Exploiting Partial-Assignment Enumeration in Optimization Modulo Theories
Gabriele Masina, Roberto Sebastiani
TL;DR
This work analyzes how truth-assignment enumeration in Optimization Modulo Theories (OMT) can be improved by using partial assignments rather than only total ones. It introduces assignment-reduction techniques that prune the search space in a cost-guided manner and demonstrates their integration in OptiMathSAT, showing improved solving times and better anytime solutions across $OMT(\mathcal{LRA})$, $OMT(\mathcal{LIRA})$, and $OMT(\mathcal{LRA} \cup AR)$ benchmarks. The results indicate that partial-assignment reduction yields substantial speedups and higher-quality upper bounds within time limits, highlighting practical benefits for industrial OMT tasks. The approach leverages incremental SMT solving and theory minimization, offering a path to generalize partial-assignment strategies to additional theories and objectives. Overall, the paper advances practical OMT solving by marrying partial-assignment reasoning with traditional bound-tightening techniques.
Abstract
Optimization Modulo Theories (OMT) extends Satisfiability Modulo Theories (SMT) with the task of optimizing some objective function(s).
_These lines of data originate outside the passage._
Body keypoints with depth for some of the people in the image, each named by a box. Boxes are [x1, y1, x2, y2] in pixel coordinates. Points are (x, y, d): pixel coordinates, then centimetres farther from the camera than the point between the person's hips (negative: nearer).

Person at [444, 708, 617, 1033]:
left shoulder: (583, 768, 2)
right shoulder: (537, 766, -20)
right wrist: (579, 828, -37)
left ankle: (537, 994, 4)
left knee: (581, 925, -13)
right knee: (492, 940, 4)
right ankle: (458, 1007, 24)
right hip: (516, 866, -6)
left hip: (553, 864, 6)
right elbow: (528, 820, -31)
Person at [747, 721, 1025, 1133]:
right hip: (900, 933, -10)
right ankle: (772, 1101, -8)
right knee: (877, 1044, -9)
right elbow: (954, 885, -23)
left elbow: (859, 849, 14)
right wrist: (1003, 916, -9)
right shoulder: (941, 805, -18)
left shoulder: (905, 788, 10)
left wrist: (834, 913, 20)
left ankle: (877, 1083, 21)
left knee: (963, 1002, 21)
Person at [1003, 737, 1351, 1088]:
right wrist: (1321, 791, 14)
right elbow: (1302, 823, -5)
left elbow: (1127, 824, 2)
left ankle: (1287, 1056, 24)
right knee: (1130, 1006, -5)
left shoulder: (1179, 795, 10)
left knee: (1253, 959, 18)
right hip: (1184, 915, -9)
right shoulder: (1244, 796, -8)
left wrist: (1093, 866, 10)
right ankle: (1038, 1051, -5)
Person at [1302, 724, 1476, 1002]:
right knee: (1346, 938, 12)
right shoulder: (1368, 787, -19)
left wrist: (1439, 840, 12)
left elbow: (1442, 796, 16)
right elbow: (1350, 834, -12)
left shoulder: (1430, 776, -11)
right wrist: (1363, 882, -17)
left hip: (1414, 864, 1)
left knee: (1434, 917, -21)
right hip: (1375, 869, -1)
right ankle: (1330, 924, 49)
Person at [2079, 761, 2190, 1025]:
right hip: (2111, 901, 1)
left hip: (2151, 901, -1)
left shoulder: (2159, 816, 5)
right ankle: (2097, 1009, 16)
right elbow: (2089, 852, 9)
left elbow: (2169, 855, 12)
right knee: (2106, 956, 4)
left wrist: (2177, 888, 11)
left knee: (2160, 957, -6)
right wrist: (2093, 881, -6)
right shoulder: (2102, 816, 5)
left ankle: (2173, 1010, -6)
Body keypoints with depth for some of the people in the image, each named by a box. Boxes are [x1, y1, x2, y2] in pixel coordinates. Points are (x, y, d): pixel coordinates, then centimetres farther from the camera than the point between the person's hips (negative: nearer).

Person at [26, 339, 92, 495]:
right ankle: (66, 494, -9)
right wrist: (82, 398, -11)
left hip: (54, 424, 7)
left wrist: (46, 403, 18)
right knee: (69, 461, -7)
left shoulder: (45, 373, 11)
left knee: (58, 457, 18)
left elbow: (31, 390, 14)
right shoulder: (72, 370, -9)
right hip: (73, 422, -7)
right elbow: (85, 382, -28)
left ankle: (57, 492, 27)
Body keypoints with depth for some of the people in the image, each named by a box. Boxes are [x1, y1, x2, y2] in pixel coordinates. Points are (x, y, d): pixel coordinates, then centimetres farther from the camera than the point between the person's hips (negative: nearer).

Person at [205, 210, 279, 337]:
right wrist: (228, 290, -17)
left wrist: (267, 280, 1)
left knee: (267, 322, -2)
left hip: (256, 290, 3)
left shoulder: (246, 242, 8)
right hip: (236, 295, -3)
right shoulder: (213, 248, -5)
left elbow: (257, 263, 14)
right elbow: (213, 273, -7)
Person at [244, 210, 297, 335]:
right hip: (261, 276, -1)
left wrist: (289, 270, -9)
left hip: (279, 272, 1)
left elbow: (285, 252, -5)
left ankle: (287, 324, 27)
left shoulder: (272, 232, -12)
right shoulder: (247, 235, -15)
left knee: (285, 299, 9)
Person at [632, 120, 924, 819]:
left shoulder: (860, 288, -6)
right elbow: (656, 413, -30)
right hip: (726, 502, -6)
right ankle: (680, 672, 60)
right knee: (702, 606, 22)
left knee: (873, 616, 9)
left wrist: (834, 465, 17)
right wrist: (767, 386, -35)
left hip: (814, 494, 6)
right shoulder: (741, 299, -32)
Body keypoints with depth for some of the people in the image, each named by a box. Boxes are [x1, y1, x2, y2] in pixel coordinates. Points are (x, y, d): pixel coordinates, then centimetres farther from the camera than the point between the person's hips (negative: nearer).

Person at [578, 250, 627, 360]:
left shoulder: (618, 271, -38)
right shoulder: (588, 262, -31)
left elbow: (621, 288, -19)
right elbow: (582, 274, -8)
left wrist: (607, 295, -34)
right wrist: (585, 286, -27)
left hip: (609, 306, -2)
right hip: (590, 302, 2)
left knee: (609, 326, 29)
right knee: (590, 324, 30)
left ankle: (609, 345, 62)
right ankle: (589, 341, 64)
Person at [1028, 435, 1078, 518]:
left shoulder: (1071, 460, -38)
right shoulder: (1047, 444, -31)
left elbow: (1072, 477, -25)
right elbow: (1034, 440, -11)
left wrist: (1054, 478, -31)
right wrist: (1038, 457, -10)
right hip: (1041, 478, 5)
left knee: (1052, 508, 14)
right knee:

In OMT solvers, a CDCL-based SMT solver enumerates theory-satisfiable total truth assignments, and a theory-specific procedure finds an optimum model for each of them; the current optimum is then used to tighten the search space for the next assignments, until no better solution is found. In this paper, we analyze the role of truth-assignment enumeration in OMT. First, we spotlight that the enumeration of total truth assignments is suboptimal, since they may over-restrict the search space for the optimization procedure, whereas using partial truth assignments instead can improve the effectiveness of the optimization. Second, we propose some assignment-reduction techniques for exploiting partial-assignment enumeration within the OMT context. We implemented these techniques in the OptiMathSAT solver, and conducted an experimental evaluation on OMT benchmarks. The results confirm the improvement in both the efficiency of optimal solving and the quality of the obtained solutions for anytime solving.